Text excerpt –
----------

Streaming In 'Next Question Suggestions' With Vercel's AI SDK

One extremely common pattern for AI-powered apps is to provide suggested next questions for the user to ask. This lets users who are not familiar with these interfaces get started quickly.

Let's look at a basic implementation where when we initiate a conversation, it suggests next questions that stream in as the user requests them.

High-Level Overview

The implementation involves a POST request to /api/chat, receiving UI messages from the body. These UI messages get converted into model messages before the main processing begins.

The flow consists of two streams combined into one parent stream:

The first stream for our initial response
The second stream for follow-up suggestions

To compose these streams together, we create a parent stream with createUIMessageStream, which exposes a writer:

const stream = createUIMessageStream<MyMessage>({
  execute: async ({ writer }) => {
    // Stream initial response
    const messagesFromResponse = await streamInitialResponse(modelMessages, writer);

    // Generate follow-up suggestions
    const followupSuggestions = generateFollowupSuggestions([
      ...modelMessages,
      ...messagesFromResponse,
    ]);

    // Stream the suggestions to frontend
    await streamFollowupSuggestionsToFrontend(followupSuggestions, writer);
  },
});

Streaming the Initial Response

Here's how the initial response is streamed:

const streamInitialResponse = async (
  modelMessages: ModelMessage[],
  writer: UIMessageStreamWriter<MyMessage>,
) => {
  // 1. Stream the initial response - can be any
  // streamText call with tool calls, etc.

----------

Data block –
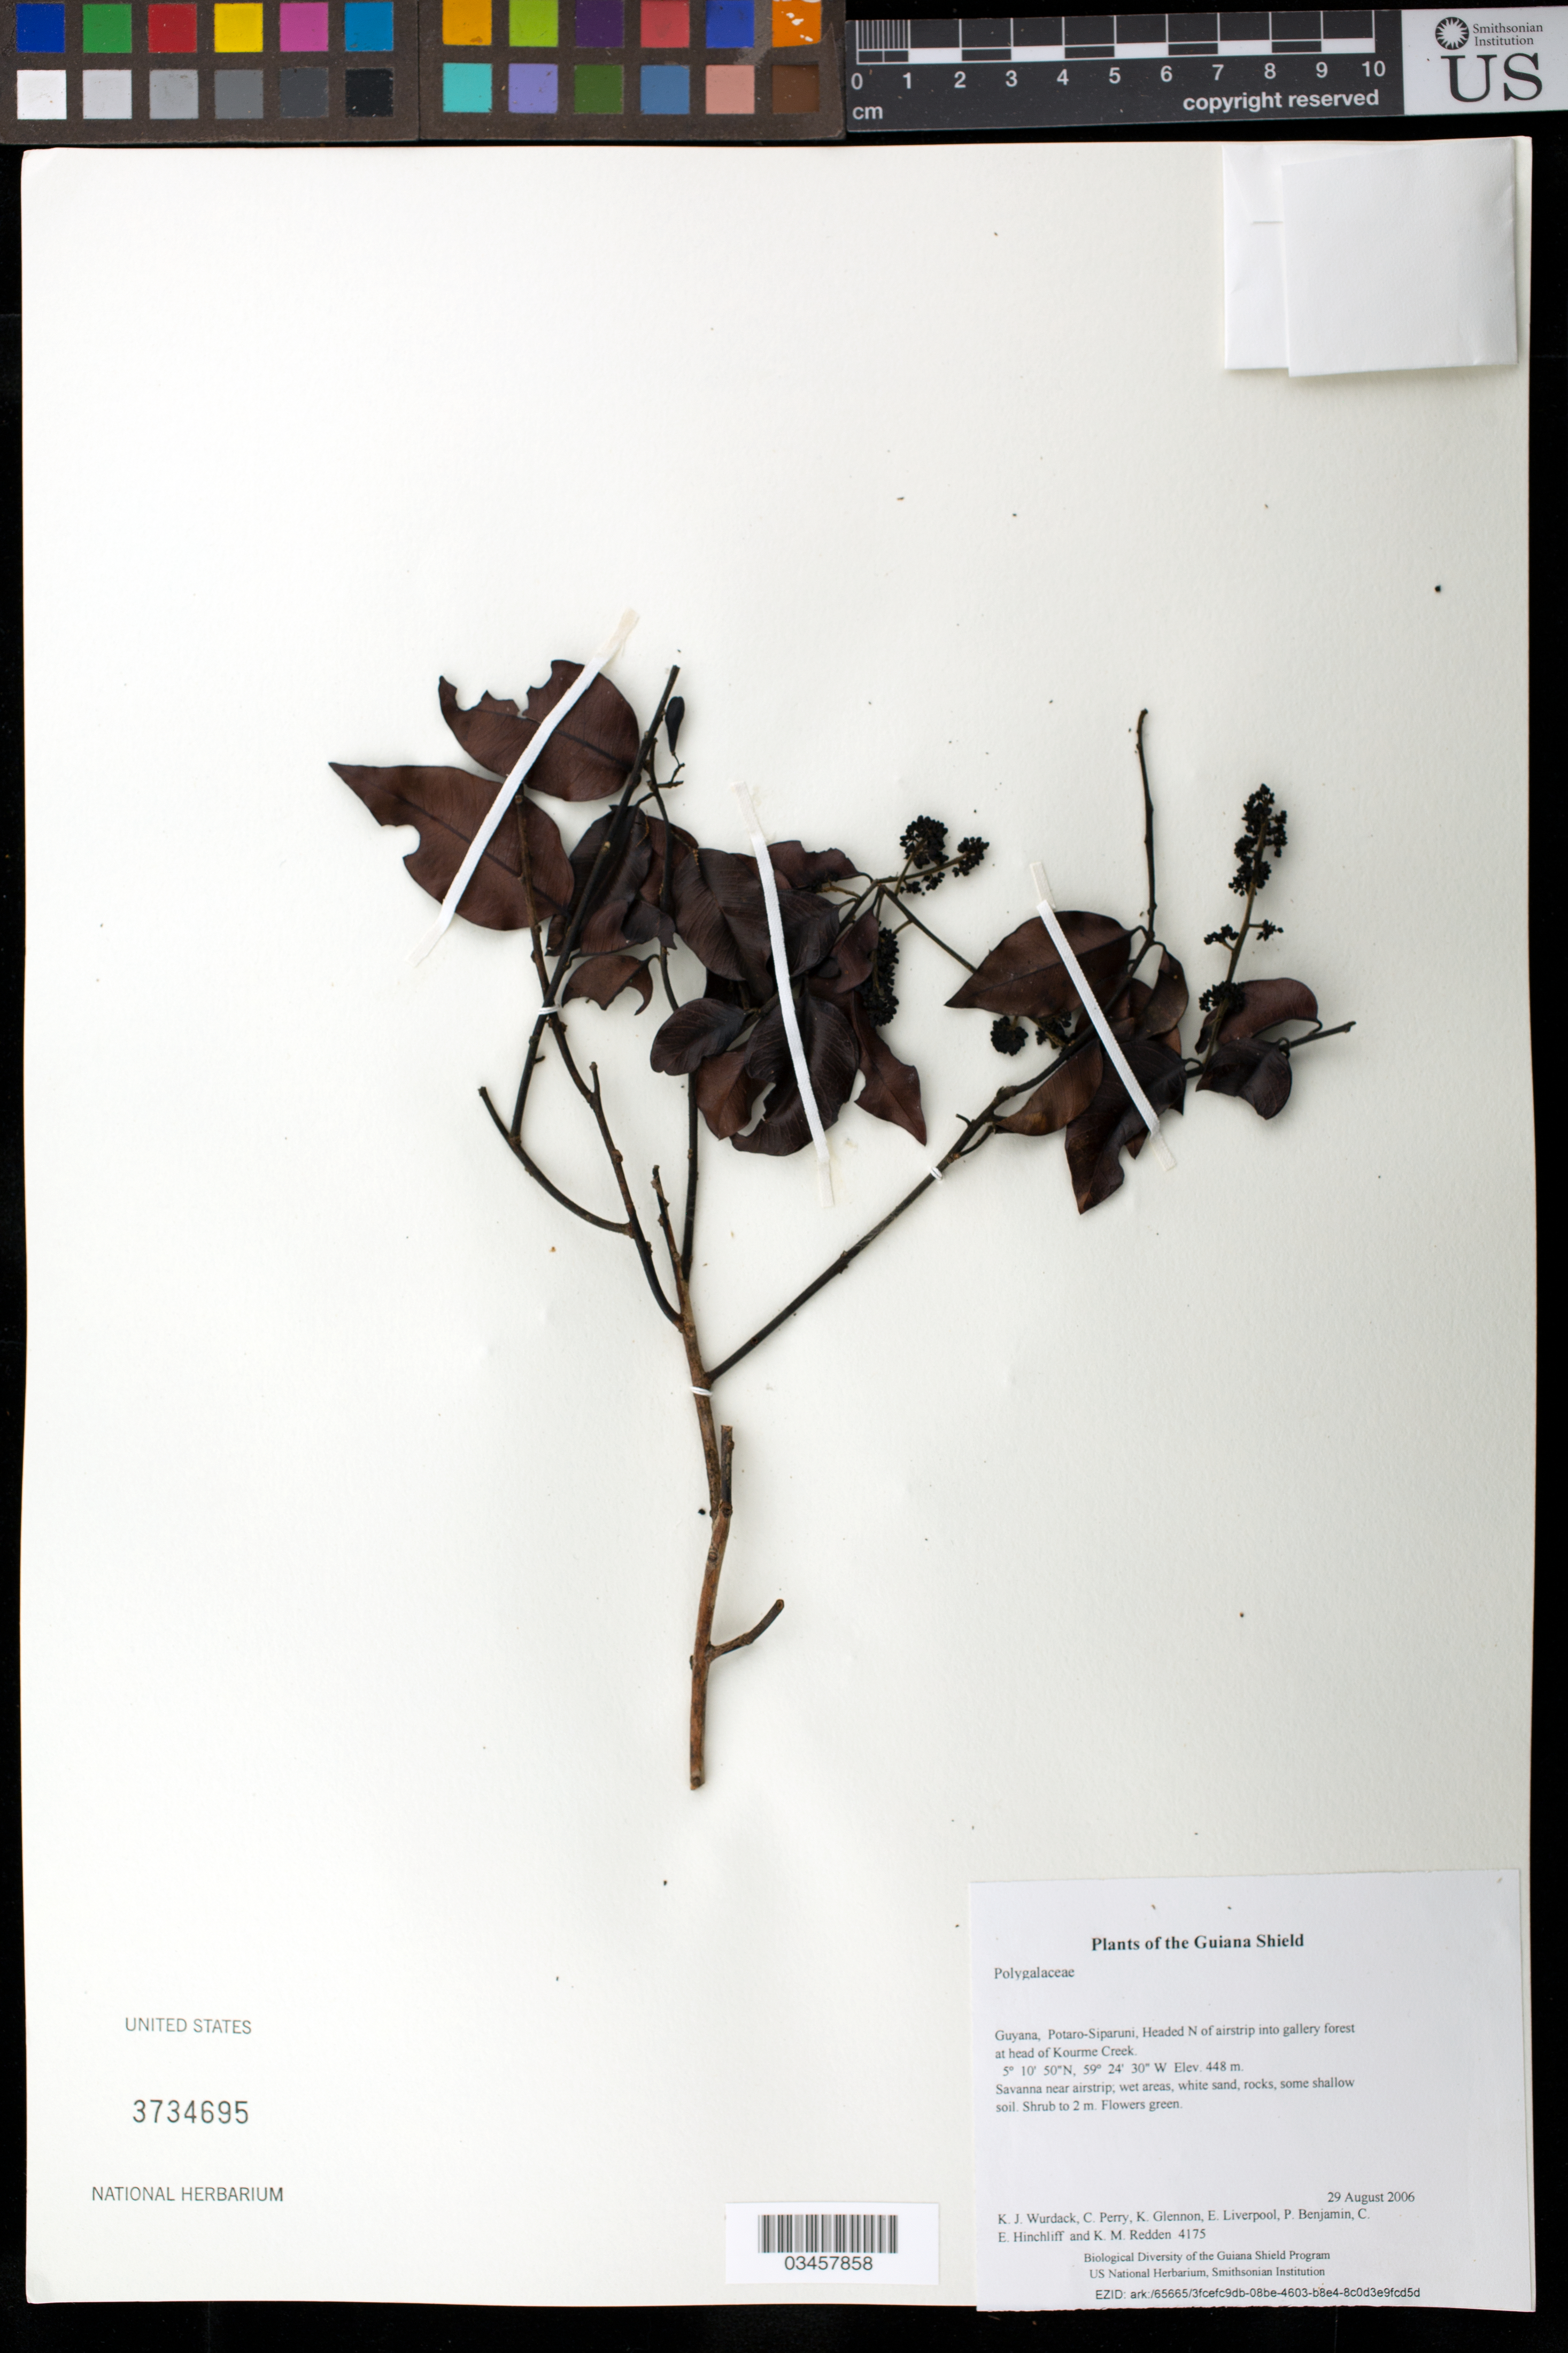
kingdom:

----------

Tasks to complete –
(1) Please repeat the part of the suggestions article starting with "High-Level Overview" and going on through "main processing begins.".
(2) Decide whether each statement agrees with the suggestions article, answering yes or no and quoting the words that settle it: (a) The parent stream is created with createUIMessageStream. (b) UI messages are converted into model messages after the main processing finishes. (c) The flow combines three streams into one parent stream.
The material comes from a separate source.

Results of the exercise –
(1)
High-Level Overview

The implementation involves a POST request to /api/chat, receiving UI messages from the body. These UI messages get converted into model messages before the main processing begins.

(2)
(a) Yes: "we create a parent stream with createUIMessageStream, which exposes a writer"
(b) No: "These UI messages get converted into model messages before the main processing begins."
(c) No: "The flow consists of two streams combined into one parent stream"